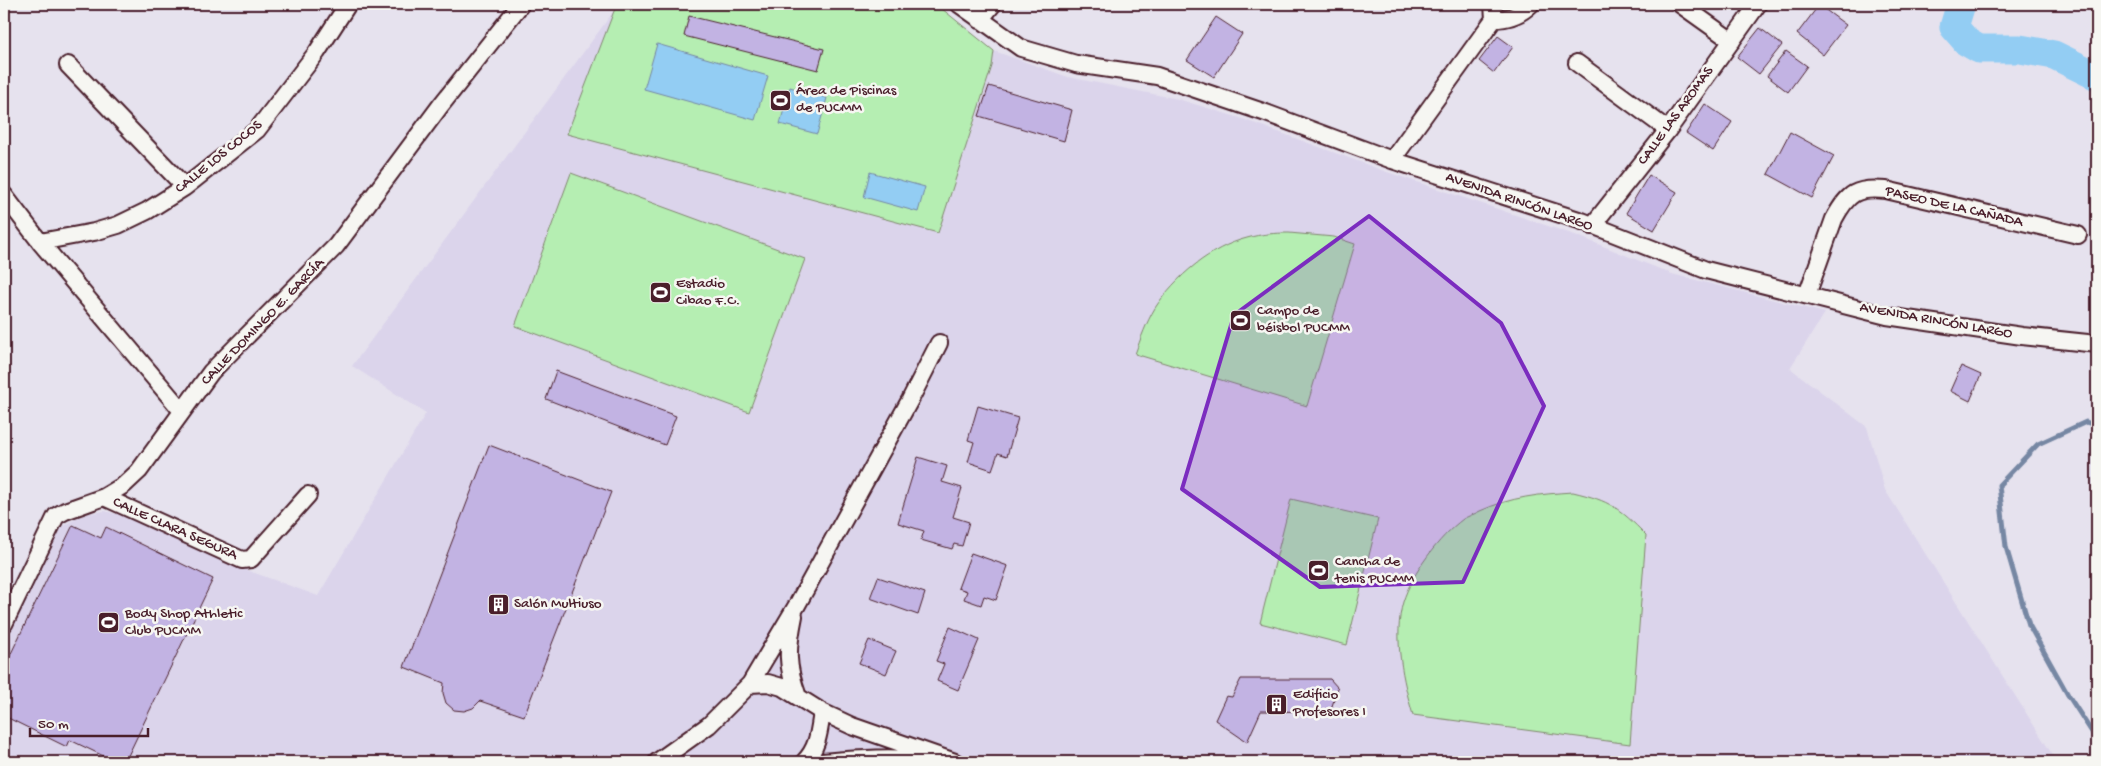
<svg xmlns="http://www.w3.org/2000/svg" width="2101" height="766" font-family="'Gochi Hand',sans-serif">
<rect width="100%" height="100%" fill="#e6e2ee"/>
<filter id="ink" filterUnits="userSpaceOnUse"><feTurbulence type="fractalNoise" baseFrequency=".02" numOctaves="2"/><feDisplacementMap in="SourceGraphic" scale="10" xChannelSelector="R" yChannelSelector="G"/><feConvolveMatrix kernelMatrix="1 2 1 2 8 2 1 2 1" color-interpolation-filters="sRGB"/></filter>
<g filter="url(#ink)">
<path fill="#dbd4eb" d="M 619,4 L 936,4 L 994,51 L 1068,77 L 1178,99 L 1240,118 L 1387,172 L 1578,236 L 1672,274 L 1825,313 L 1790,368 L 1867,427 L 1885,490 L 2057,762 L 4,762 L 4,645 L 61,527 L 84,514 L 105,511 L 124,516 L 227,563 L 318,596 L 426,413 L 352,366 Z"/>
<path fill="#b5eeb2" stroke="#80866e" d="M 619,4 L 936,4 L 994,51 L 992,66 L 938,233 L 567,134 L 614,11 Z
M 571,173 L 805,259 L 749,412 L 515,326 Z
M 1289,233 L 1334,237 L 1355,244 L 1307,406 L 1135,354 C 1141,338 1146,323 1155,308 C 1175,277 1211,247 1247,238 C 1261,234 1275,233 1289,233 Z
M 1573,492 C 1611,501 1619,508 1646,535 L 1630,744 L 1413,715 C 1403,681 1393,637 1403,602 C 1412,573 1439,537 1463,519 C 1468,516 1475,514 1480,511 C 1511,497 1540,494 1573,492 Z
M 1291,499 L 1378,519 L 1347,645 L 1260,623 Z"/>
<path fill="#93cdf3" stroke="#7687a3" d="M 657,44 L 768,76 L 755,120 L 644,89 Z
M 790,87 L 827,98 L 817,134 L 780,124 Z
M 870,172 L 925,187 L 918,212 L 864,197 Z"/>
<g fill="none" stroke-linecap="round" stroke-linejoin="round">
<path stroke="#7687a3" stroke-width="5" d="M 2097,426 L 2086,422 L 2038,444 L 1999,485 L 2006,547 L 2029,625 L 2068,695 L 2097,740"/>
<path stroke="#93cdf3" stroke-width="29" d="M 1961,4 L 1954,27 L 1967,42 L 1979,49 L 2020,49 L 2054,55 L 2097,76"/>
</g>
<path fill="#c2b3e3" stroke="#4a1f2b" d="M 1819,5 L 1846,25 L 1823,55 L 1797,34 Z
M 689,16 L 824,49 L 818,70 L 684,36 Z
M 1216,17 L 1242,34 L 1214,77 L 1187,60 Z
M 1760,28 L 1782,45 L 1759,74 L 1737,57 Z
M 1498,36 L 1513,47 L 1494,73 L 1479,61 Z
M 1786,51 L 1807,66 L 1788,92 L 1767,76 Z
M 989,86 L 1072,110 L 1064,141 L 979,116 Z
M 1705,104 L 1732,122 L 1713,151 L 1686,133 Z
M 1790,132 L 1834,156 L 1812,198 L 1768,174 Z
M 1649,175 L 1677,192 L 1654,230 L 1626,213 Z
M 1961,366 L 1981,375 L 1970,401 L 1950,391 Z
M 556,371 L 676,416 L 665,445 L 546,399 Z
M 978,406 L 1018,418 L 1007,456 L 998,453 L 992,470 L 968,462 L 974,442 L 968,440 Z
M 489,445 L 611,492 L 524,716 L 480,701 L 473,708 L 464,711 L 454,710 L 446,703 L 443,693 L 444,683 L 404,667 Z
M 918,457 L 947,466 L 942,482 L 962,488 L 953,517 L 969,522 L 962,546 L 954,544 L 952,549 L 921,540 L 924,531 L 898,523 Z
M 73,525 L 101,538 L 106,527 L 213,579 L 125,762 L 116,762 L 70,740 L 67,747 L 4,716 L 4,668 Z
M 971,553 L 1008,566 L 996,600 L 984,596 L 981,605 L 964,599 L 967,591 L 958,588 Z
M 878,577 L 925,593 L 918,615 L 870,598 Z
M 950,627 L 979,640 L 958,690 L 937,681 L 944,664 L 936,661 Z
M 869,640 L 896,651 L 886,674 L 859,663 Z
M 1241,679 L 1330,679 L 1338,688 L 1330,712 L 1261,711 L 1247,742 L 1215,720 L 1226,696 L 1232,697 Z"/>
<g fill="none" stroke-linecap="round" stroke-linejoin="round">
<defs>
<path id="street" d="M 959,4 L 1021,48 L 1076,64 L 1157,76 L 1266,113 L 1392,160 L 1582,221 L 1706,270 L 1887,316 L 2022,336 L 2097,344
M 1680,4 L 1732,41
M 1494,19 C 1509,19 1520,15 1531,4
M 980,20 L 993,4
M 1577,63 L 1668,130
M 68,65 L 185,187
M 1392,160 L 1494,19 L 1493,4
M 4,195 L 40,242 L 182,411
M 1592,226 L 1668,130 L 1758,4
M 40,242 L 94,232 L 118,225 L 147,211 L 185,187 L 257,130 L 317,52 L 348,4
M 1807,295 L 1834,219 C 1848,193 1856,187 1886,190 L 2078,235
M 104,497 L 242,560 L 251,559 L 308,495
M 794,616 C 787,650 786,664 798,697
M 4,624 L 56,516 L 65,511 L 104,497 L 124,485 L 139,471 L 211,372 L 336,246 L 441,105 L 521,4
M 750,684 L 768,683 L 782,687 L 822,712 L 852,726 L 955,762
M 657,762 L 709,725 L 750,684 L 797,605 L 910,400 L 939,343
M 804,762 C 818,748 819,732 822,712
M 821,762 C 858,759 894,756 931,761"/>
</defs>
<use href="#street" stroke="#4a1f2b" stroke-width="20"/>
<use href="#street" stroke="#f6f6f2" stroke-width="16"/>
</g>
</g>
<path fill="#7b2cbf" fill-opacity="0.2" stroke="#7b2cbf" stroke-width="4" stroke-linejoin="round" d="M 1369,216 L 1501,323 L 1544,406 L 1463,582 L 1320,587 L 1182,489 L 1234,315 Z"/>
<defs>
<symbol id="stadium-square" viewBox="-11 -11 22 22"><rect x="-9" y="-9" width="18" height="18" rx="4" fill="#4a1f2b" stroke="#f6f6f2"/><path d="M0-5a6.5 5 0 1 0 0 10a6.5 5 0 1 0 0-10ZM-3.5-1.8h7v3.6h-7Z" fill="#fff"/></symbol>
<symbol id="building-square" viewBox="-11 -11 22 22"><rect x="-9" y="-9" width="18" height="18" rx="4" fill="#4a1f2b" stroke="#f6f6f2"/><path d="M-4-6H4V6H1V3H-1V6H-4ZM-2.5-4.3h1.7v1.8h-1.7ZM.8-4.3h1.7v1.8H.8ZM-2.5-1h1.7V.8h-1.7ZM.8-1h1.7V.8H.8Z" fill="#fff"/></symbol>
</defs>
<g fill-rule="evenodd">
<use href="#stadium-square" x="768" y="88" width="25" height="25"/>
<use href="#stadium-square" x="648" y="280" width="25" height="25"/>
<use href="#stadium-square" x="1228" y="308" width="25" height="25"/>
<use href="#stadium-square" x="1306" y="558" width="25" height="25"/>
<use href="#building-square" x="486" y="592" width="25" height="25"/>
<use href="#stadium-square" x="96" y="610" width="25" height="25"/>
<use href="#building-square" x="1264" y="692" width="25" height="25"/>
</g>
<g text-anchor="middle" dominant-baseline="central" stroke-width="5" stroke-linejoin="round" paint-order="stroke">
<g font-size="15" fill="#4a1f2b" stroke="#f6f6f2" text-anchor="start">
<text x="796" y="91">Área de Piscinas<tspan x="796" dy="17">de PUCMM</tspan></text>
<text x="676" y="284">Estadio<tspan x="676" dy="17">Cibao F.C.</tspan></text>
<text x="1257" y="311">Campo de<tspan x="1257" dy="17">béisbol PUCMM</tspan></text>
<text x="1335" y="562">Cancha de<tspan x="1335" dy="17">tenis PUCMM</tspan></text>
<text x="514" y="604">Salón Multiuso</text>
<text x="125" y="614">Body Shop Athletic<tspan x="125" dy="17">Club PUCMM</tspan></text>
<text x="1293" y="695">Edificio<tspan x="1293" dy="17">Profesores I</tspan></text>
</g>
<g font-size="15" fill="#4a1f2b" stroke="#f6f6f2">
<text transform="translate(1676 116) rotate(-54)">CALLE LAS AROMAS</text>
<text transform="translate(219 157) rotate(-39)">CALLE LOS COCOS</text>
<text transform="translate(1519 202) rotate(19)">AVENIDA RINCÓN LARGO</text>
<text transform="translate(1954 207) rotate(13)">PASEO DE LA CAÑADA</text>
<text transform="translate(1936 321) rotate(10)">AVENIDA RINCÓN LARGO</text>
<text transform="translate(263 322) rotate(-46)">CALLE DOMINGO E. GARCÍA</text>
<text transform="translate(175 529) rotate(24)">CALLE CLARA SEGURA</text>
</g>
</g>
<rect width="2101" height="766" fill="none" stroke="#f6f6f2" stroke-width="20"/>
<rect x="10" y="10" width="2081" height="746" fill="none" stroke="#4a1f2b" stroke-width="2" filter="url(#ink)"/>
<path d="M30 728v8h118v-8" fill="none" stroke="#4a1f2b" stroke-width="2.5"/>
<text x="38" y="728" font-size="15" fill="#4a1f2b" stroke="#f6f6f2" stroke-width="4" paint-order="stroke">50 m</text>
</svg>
_ _ _ _
PROBLEM TO SOLVE>
Within the entries above, find every line where the string "anchor" occurs, and copy it.

WRITTEN SOLUTION>
<g text-anchor="middle" dominant-baseline="central" stroke-width="5" stroke-linejoin="round" paint-order="stroke">
<g font-size="15" fill="#4a1f2b" stroke="#f6f6f2" text-anchor="start">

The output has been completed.